Jesus came to Nazareth, where he had grown up,
and went according to his custom
into the synagogue on the sabbath day.
He stood up to read and was handed a scroll of the prophet Isaiah.
He unrolled the scroll and found the passage where it was written:The Spirit of the Lord is upon me,
because he has anointed me
to bring glad tidings to the poor.
He has sent me to proclaim liberty to captives
and recovery of sight to the blind,
to let the oppressed go free,
and to proclaim a year acceptable to the Lord.

Rolling up the scroll,
he handed it back to the attendant and sat down,
and the eyes of all in the synagogue looked intently at him.
He said to them,
“Today this Scripture passage is fulfilled in your hearing.”
And all spoke highly of him
and were amazed at the gracious words that came from his mouth.
They also asked, “Is this not the son of Joseph?”

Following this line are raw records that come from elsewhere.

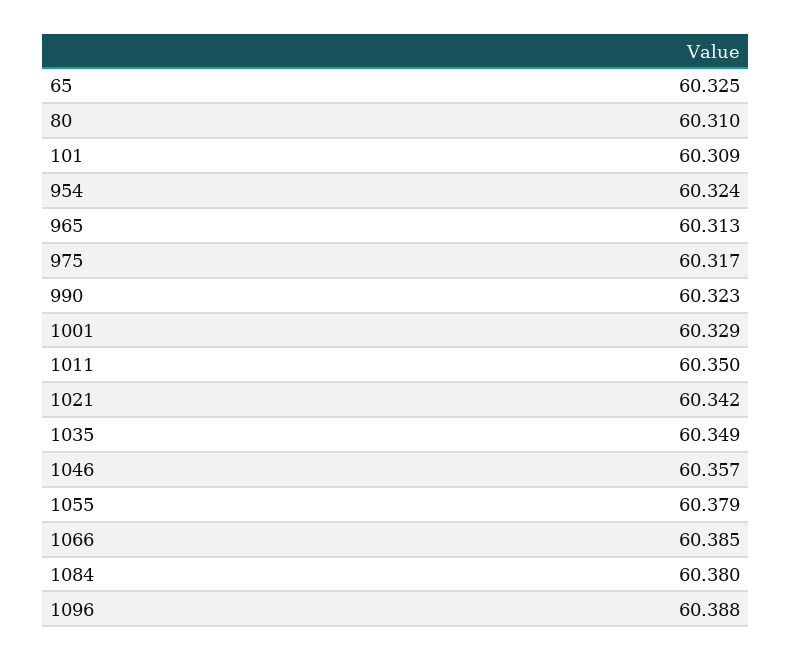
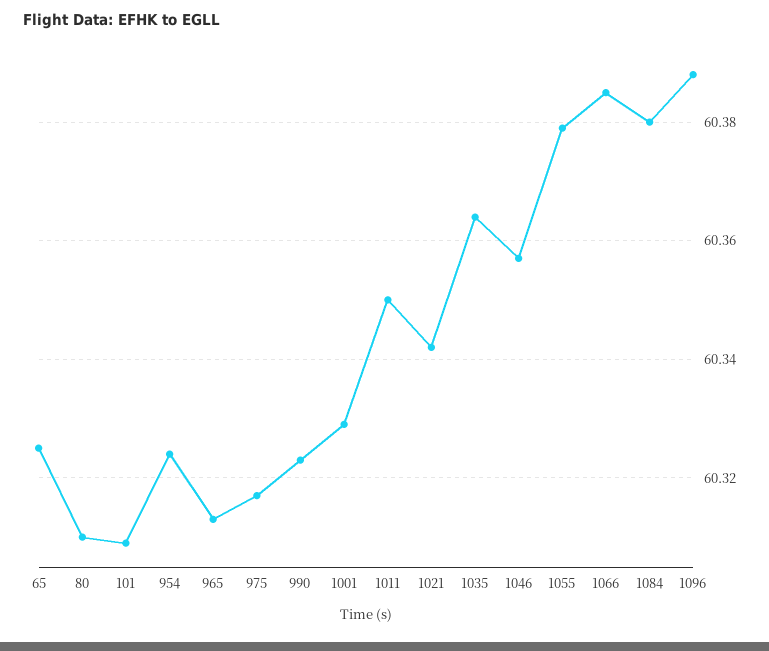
  {
    "65": 60.325,
    "80": 60.31,
    "101": 60.309,
    "954": 60.324,
    "965": 60.313,
    "975": 60.317,
    "990": 60.323,
    "1001": 60.329,
    "1011": 60.35,
    "1021": 60.342,
-   "1035": 60.349,
+   "1035": 60.365,
    "1046": 60.357,
    "1055": 60.379,
    "1066": 60.385,
    "1084": 60.38,
    "1096": 60.388
  }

He said to them, “Surely you will quote me this proverb,
‘Physician, cure yourself,’ and say, ‘Do here in your native place
the things that we heard were done in Capernaum.’”
And he said,
“Amen, I say to you, no prophet is accepted in his own native place.
Indeed, I tell you,
there were many widows in Israel in the days of Elijah
when the sky was closed for three and a half years
and a severe famine spread over the entire land.
It was to none of these that Elijah was sent,
but only to a widow in Zarephath in the land of Sidon.
Again, there were many lepers in Israel
during the time of Elisha the prophet;
yet not one of them was cleansed, but only Naaman the Syrian.”
When the people in the synagogue heard this,
they were all filled with fury.
They rose up, drove him out of the town,
and led him to the brow of the hill
on which their town had been built, to hurl him down headlong.
But he passed through the midst of them and went away.